Senin, 27 Oktober 2014

Kumenanti, senja. Aku, ketika mendengar kata senja, atau matahari terbenam adalah.. senyum. Sejenak, kulihat ke arah surya, sedikit menyipitkan mata, mengangkat dan memiringkan kepala. Lalu, senyum. Senyum tak hanya satu atau dua arti. Ada perasaan yang tak dapat dideskripsikan. Akan ada banyak binar yang menggetarkan hatimu.
Jika kamu paham.

Senja selalu memberi makna. Lebih-lebih jika sedang banyak gelembung rindu dipelupuk mata. Senja, adalah yang terkasih yang dinanti kedatangannya. Ia paling mengerti kapan senyum itu pecah dan lumer. Semburat oranye senja bagaikan petunjuk jalan kemana perahu harus berlabuh.

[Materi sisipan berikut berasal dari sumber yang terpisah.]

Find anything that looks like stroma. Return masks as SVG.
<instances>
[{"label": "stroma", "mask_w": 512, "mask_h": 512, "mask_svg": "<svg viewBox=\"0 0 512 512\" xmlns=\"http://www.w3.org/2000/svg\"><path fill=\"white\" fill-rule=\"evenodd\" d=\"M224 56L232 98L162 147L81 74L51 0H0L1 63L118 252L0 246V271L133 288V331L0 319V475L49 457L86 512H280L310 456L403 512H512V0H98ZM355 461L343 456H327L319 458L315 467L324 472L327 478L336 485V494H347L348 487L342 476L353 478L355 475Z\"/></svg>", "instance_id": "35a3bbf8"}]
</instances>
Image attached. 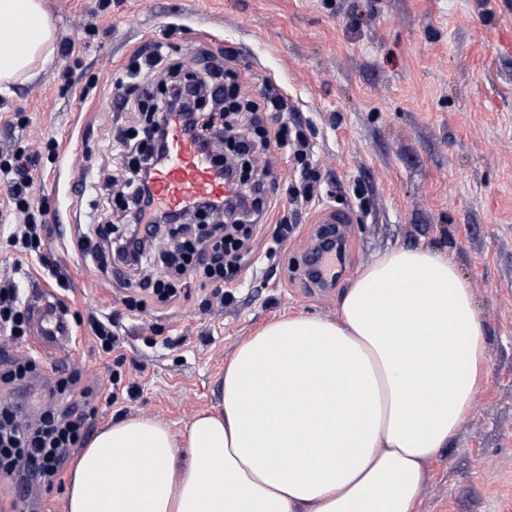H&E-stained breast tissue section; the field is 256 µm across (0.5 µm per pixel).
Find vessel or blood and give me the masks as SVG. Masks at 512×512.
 <instances>
[{
  "label": "vessel or blood",
  "mask_w": 512,
  "mask_h": 512,
  "mask_svg": "<svg viewBox=\"0 0 512 512\" xmlns=\"http://www.w3.org/2000/svg\"><path fill=\"white\" fill-rule=\"evenodd\" d=\"M167 164L154 178L159 201L170 208L189 206L195 199L222 200L227 189L218 173L204 159L197 145L184 136L179 124L169 129ZM30 327L38 349L61 358L72 347L75 336L71 322L52 293L41 294L30 314Z\"/></svg>",
  "instance_id": "1"
}]
</instances>
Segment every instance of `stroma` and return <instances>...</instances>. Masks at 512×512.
Masks as SVG:
<instances>
[{
  "label": "stroma",
  "instance_id": "1",
  "mask_svg": "<svg viewBox=\"0 0 512 512\" xmlns=\"http://www.w3.org/2000/svg\"><path fill=\"white\" fill-rule=\"evenodd\" d=\"M43 2L76 53L0 90V147L41 152L32 195L48 211L39 251L24 250L9 238L15 219L0 189V279L17 280L27 301L56 268L81 338L66 371L85 385L120 372L117 401L101 406L91 433L148 414L184 438L196 415L218 409L241 341L287 315L335 318L342 293L378 253L427 247L452 253L470 284L488 377L451 444L428 462L417 512H512V0ZM154 41L185 66L209 50L242 99L277 84L317 146L322 199L287 243L262 229L257 273L224 308L206 309L191 286L175 307L121 317L123 346L107 354L89 318L111 312L112 275L77 244L100 200L85 182L111 164L110 88L118 81L141 98L130 74ZM50 139L55 152L42 153ZM337 209L353 219L344 271L320 295L297 265L317 216ZM154 331L173 345L149 344Z\"/></svg>",
  "mask_w": 512,
  "mask_h": 512
}]
</instances>
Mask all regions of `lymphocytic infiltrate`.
<instances>
[{
  "instance_id": "1",
  "label": "lymphocytic infiltrate",
  "mask_w": 512,
  "mask_h": 512,
  "mask_svg": "<svg viewBox=\"0 0 512 512\" xmlns=\"http://www.w3.org/2000/svg\"><path fill=\"white\" fill-rule=\"evenodd\" d=\"M213 70L210 56H203L197 74L184 81L180 65L166 60L162 43H152L144 52L143 79L169 85L166 97L156 104L153 128L165 131L172 121H180L184 134L210 151L214 165L223 163L224 154L215 150L219 144L227 145L231 156L248 160L246 174L230 182L229 195L212 203L215 222L204 232H191L188 220L194 210L190 207L182 211L183 224L174 228L163 224L164 212L156 207L153 192L145 188L146 180L154 178L165 163L155 154L151 128L131 132L118 121L109 129L115 173L105 188L125 198L131 222L117 237L111 224L88 225L79 244L99 264L109 256L141 271L156 257L167 271L162 278L144 274L136 285L127 278L116 279L114 292L127 311L174 304L192 282L210 289L216 298L225 283L241 278L255 238L275 208L268 189L274 154L292 156L297 164L296 180L288 188L294 203L306 208L320 196L315 146L301 123L289 122L286 98L270 85L261 103L236 102L235 88L217 84ZM37 165L33 155L0 156V184L23 217L12 240L31 251L38 249V228L47 222L46 210L35 207L32 199ZM28 328L29 311L18 288L0 283V331L17 344L26 339ZM78 379L74 372L56 378L54 401L33 416L21 403L0 400V478L20 492L53 488L72 449L85 441L99 412V391L78 387Z\"/></svg>"
}]
</instances>
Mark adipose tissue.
<instances>
[{
  "mask_svg": "<svg viewBox=\"0 0 512 512\" xmlns=\"http://www.w3.org/2000/svg\"><path fill=\"white\" fill-rule=\"evenodd\" d=\"M0 87L51 63L41 0H0ZM486 332L454 258L393 248L345 289L336 320L291 316L243 342L224 370L222 415L185 450L149 416L97 434L68 512H415L426 465L448 447L486 375ZM264 395H257L258 387Z\"/></svg>",
  "mask_w": 512,
  "mask_h": 512,
  "instance_id": "ef3b65f1",
  "label": "adipose tissue"
}]
</instances>
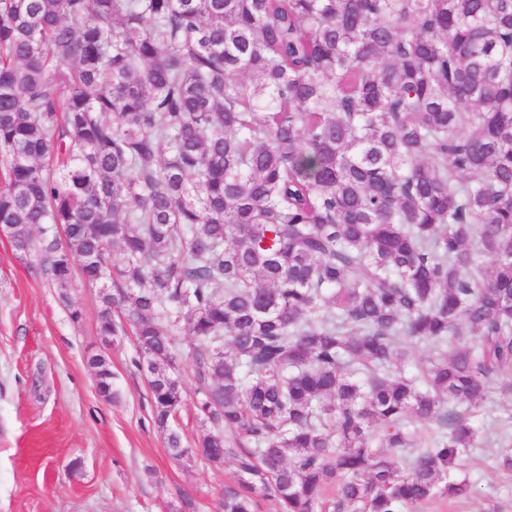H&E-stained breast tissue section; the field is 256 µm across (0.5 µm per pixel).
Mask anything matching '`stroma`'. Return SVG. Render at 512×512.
Here are the masks:
<instances>
[{"label": "stroma", "instance_id": "35a3bbf8", "mask_svg": "<svg viewBox=\"0 0 512 512\" xmlns=\"http://www.w3.org/2000/svg\"><path fill=\"white\" fill-rule=\"evenodd\" d=\"M38 254L19 257L0 238V512H212L232 462L174 460L166 433L151 419V394L133 360V331L114 340L97 332L99 288L74 277L69 304L33 273ZM82 312L72 321L69 306ZM179 336L180 377L188 400L173 427L184 447L198 445L195 379ZM105 355L113 398L99 394L88 360ZM512 398L492 397L473 409L482 444L461 461L457 477L470 496L436 500L419 512H512V474L497 467L500 420Z\"/></svg>", "mask_w": 512, "mask_h": 512}]
</instances>
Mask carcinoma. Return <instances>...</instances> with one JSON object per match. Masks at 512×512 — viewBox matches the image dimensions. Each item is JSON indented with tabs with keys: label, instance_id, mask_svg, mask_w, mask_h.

Senja selalu memberi makna. Manakala cinta seperti harimau sirkus yang terlepas kemudian lari ke pemukiman penduduk. Liar. Cinta seperti spons yang menyerap seberapapun air kasih yang tumpah. Cinta adalah senyum simpul, senyum malu, tawa lepas, rona merah dipipi. Awan-awan teduh senja adalah tangga-tangga cinta yang menuntun kaki untuk menginjak singgasana.

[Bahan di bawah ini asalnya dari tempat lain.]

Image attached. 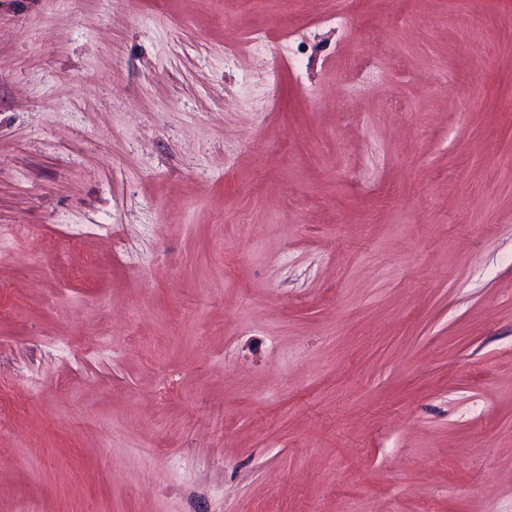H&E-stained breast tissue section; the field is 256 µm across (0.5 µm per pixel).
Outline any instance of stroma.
<instances>
[{"mask_svg": "<svg viewBox=\"0 0 512 512\" xmlns=\"http://www.w3.org/2000/svg\"><path fill=\"white\" fill-rule=\"evenodd\" d=\"M335 8L0 0V512H512V0Z\"/></svg>", "mask_w": 512, "mask_h": 512, "instance_id": "1", "label": "stroma"}]
</instances>
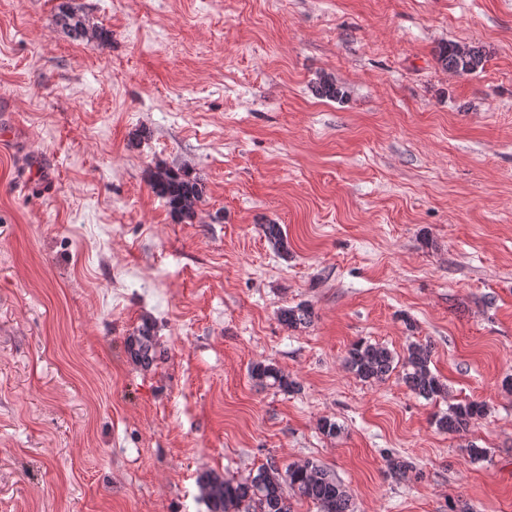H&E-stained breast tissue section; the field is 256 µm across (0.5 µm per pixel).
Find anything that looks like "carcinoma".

Senja selalu memberi makna. Saat sendu beradu menantang arus pilu yang deras. Ketika sinar senja menusuk mata, serasa ribuan bola api meluncur ke arahnya. Semakin dekat semakin memanas. Memaksa untuk terpejam agar bumi tidak tiba-tiba hujan. Senja adalah asa yang terbengkalai, helaan nafas panjang. Mentari senja adalah objek yang ingin direngkuh kemudian dipaksanya duduk untuk teman bersandar.

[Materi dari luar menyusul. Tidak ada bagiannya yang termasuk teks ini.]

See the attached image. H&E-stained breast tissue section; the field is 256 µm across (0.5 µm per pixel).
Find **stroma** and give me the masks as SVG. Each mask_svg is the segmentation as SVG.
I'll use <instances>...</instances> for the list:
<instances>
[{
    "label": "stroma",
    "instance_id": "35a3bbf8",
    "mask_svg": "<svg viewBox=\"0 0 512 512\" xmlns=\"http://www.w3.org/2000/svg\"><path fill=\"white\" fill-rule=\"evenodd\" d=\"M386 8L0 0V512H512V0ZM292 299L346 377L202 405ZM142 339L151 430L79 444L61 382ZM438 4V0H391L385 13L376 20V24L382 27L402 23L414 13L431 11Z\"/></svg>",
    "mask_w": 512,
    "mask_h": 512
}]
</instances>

Senja adalah rasa sayang yang menguras relung. Serasa senja ingin kukejar. Kunikmati senja dihamparan pasir atau jika tidak diatas bebatuan tertinggi. Aku ingin senja. Betapa hanya senja yang mampu mengerti setiap rasa yang tak tersurat. Cukup memandang senja, akan terlihat banyak pemberi senyum disepanjang hidup sampai saat ini.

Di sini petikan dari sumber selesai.